Some lines below hold "yield". Pick them out and copy them.
[[ Records shown, beginning ]]
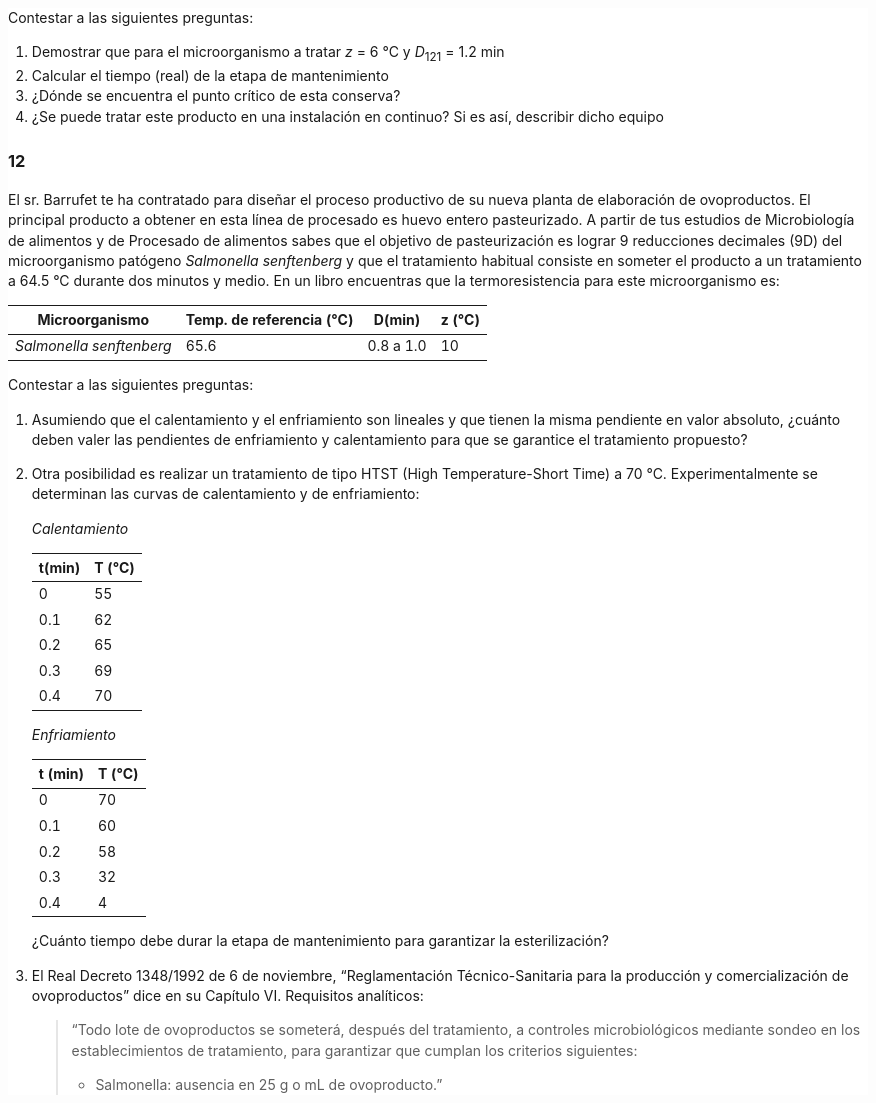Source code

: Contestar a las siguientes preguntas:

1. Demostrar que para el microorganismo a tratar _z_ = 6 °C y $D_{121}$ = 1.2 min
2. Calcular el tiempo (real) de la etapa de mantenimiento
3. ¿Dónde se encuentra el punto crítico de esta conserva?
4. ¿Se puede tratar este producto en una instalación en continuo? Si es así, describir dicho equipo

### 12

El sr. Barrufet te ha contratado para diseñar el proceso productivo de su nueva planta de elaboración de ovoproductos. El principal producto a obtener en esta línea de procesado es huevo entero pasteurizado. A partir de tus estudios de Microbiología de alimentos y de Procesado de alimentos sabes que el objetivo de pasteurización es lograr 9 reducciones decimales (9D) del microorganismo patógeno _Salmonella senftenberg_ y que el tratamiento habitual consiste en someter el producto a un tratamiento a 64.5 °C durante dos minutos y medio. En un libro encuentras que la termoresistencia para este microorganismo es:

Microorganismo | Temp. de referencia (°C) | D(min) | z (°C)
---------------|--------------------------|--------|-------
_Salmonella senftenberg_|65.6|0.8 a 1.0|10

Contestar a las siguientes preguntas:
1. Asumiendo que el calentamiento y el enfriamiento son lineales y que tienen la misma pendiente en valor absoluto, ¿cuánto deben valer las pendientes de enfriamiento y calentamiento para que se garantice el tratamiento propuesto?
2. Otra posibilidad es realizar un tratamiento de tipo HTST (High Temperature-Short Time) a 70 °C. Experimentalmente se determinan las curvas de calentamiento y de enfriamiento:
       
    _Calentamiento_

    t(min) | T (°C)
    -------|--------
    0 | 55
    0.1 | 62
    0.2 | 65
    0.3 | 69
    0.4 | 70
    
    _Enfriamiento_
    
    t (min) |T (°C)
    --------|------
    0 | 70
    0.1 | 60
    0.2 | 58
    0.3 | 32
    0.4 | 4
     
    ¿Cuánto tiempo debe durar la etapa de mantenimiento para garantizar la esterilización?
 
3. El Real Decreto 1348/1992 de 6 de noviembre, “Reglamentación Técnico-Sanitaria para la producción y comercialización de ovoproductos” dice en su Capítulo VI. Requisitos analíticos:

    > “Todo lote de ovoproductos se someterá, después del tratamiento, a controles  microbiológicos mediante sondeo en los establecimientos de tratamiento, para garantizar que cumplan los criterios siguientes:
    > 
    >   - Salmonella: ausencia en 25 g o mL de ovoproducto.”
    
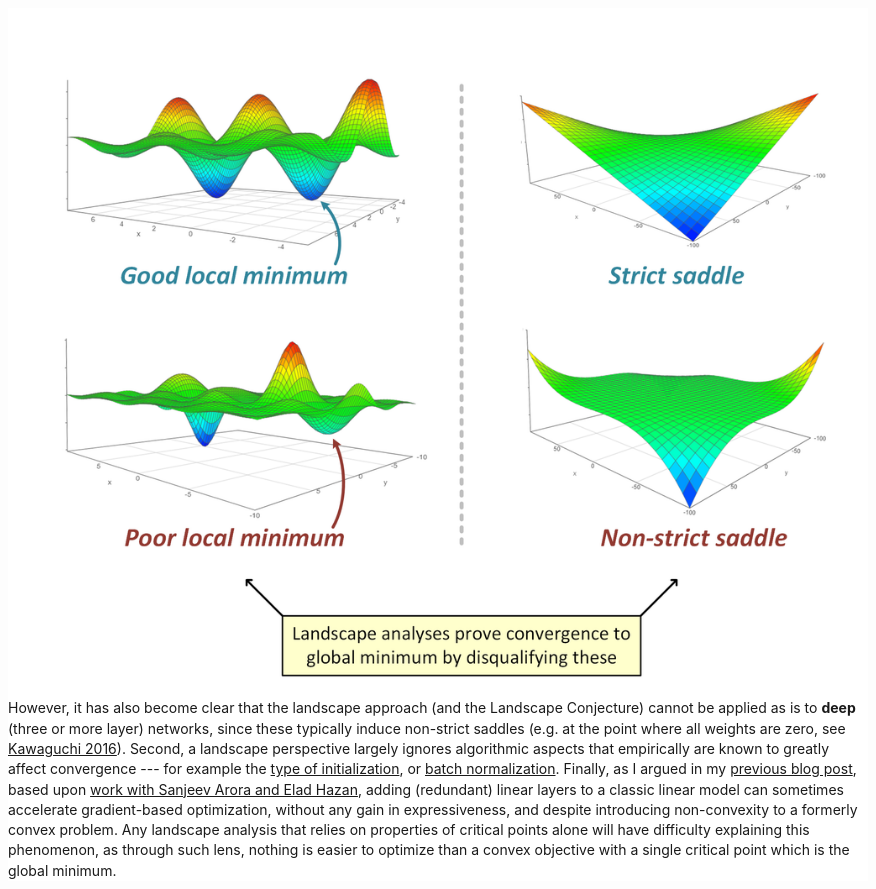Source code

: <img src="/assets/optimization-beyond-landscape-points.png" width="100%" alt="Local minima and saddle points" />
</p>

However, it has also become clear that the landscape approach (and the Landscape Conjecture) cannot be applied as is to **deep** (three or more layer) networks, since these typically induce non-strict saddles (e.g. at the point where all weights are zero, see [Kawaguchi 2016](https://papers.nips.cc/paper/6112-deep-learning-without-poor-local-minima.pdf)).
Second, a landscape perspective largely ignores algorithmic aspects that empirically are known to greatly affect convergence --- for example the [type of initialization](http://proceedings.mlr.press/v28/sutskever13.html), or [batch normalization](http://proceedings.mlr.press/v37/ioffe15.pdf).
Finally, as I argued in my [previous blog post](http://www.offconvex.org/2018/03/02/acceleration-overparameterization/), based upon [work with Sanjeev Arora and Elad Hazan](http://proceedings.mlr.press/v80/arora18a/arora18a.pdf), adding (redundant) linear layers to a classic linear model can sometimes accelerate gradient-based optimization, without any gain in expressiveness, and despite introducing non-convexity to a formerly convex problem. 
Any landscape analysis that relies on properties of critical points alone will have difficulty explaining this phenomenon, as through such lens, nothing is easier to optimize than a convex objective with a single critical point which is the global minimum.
[[ Records shown, end ]]
[[ Records shown, beginning ]]
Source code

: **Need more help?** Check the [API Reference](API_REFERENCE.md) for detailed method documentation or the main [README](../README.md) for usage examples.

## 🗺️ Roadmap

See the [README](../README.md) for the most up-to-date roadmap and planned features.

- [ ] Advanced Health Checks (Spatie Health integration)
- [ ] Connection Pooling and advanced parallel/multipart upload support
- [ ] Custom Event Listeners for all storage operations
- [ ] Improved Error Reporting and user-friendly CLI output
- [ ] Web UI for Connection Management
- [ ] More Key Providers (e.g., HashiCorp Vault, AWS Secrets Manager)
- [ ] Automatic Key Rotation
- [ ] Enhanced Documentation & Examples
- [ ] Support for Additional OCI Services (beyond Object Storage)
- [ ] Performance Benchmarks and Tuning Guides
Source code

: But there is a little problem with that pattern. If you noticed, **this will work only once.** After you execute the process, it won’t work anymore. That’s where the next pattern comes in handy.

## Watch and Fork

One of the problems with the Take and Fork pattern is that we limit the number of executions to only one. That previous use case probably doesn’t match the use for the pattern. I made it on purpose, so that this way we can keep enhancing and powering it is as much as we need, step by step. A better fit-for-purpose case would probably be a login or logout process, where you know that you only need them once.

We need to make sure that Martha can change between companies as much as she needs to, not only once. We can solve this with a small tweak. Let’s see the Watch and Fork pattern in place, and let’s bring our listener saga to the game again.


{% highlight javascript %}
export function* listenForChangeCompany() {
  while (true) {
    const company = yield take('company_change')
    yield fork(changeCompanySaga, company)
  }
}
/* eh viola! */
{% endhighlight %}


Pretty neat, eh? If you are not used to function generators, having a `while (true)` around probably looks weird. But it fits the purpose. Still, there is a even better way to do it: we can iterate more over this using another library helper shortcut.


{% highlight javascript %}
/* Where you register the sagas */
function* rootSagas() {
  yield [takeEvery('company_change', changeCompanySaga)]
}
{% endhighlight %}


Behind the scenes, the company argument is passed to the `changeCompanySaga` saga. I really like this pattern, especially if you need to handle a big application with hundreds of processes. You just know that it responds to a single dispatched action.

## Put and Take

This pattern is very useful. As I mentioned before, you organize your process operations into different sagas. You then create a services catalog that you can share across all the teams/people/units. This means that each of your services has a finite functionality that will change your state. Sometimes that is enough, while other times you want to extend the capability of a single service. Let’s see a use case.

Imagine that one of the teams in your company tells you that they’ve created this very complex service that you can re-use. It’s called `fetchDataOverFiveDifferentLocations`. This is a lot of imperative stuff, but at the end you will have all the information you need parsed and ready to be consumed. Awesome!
[[ Records shown, end ]]
[[ Records shown, beginning ]]
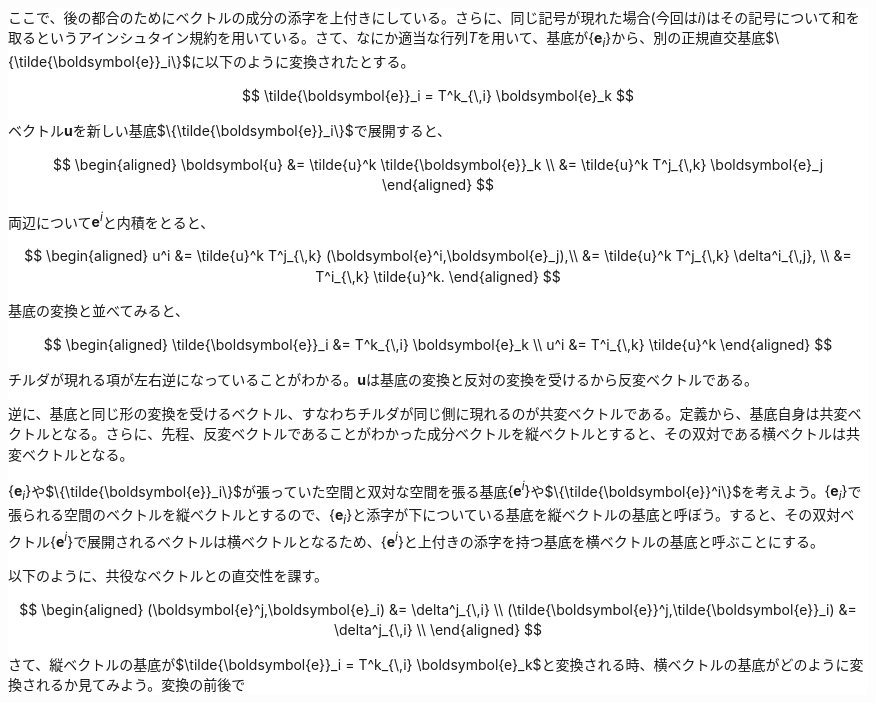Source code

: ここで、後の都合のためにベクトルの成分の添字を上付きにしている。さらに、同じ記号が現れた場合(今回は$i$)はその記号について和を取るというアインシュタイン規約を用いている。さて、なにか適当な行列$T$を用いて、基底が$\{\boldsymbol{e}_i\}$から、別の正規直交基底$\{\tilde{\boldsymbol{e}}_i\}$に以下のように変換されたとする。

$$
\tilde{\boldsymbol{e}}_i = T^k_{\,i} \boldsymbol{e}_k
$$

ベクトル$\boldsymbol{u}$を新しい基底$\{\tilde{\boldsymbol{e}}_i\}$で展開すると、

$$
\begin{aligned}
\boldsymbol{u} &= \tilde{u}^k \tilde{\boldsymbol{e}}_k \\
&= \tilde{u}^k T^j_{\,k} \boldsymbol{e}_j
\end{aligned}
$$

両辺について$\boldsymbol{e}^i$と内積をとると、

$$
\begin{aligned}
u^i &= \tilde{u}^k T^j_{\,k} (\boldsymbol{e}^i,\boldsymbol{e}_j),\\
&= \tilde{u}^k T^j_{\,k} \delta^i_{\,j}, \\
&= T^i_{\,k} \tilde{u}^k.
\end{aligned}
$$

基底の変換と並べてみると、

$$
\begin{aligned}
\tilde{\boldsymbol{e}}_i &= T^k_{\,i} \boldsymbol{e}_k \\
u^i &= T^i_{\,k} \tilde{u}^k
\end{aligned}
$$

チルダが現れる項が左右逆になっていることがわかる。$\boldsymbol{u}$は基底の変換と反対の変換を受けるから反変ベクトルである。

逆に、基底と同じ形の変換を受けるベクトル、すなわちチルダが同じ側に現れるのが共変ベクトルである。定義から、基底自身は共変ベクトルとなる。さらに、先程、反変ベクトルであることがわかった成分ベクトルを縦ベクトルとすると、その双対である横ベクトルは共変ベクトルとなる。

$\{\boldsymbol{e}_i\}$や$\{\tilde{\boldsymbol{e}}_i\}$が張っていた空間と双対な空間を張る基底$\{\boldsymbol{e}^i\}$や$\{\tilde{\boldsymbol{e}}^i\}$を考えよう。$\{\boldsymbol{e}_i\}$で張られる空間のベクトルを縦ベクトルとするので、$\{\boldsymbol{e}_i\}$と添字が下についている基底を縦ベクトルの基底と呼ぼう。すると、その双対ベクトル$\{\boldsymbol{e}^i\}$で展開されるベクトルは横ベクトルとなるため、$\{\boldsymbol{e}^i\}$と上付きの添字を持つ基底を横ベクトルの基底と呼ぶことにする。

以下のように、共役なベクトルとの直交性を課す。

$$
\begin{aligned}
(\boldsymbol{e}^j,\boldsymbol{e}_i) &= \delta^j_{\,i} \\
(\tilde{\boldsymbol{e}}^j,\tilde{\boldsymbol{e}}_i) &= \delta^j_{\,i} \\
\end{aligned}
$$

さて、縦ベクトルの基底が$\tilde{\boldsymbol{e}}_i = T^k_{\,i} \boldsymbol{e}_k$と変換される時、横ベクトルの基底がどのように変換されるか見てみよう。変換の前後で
[[ Records shown, end ]]
▶ _Reply to the exercise_:
    const company = yield take('company_change')
    yield fork(changeCompanySaga, company)
  yield [takeEvery('company_change', changeCompanySaga)]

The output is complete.